JOB ITEM => Look through the entries below, please, and copy every line with the word "علاوه".

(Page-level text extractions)
========================================

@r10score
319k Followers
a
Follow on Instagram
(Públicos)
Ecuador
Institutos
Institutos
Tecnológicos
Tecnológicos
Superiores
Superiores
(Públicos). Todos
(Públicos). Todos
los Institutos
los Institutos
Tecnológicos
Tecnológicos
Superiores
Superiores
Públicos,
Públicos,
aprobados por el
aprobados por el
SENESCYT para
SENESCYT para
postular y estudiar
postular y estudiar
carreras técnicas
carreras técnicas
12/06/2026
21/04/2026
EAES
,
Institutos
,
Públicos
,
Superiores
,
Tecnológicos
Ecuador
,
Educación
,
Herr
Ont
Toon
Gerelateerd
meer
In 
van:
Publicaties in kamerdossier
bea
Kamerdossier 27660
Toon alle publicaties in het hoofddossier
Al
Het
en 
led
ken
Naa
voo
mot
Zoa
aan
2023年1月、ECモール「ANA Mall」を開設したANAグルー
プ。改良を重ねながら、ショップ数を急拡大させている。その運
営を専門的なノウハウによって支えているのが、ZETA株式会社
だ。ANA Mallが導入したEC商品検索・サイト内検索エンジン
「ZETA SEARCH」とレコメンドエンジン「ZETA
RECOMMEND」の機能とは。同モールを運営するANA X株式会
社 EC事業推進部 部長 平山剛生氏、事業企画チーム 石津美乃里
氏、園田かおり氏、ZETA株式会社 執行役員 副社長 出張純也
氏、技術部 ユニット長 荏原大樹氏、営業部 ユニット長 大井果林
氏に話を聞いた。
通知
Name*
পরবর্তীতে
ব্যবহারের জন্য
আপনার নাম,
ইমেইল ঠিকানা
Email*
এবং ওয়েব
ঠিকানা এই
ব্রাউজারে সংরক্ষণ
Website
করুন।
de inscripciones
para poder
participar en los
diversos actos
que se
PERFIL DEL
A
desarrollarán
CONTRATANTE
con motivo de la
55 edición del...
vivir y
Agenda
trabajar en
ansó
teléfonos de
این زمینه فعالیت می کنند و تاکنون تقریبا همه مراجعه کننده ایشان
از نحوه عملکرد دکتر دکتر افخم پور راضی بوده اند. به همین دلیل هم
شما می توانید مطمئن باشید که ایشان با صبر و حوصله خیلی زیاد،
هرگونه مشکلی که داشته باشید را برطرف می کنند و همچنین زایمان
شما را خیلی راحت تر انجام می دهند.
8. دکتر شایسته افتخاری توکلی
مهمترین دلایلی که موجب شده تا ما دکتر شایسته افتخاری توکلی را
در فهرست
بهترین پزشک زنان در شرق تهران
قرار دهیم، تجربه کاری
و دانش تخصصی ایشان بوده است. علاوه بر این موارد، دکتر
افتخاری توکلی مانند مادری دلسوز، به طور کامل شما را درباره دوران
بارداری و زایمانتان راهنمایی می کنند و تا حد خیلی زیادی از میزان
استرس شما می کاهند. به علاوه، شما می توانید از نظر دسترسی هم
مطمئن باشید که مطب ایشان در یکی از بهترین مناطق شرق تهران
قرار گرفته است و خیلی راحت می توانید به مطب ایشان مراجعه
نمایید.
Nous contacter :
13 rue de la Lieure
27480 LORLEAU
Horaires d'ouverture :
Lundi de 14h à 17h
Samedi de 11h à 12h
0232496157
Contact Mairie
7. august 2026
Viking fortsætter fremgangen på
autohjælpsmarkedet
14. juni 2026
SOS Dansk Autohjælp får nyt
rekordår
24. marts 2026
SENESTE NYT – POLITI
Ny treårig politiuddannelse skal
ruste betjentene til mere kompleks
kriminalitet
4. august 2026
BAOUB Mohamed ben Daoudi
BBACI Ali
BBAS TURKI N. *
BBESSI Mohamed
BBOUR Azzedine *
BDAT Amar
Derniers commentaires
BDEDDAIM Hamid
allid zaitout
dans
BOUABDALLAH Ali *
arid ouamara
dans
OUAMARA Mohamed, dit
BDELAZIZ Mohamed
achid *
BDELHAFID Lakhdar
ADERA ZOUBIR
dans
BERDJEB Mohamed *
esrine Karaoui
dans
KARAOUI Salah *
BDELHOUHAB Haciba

========================================

ANSWER TO THE PROBLEM =>
و دانش تخصصی ایشان بوده است. علاوه بر این موارد، دکتر
استرس شما می کاهند. به علاوه، شما می توانید از نظر دسترسی هم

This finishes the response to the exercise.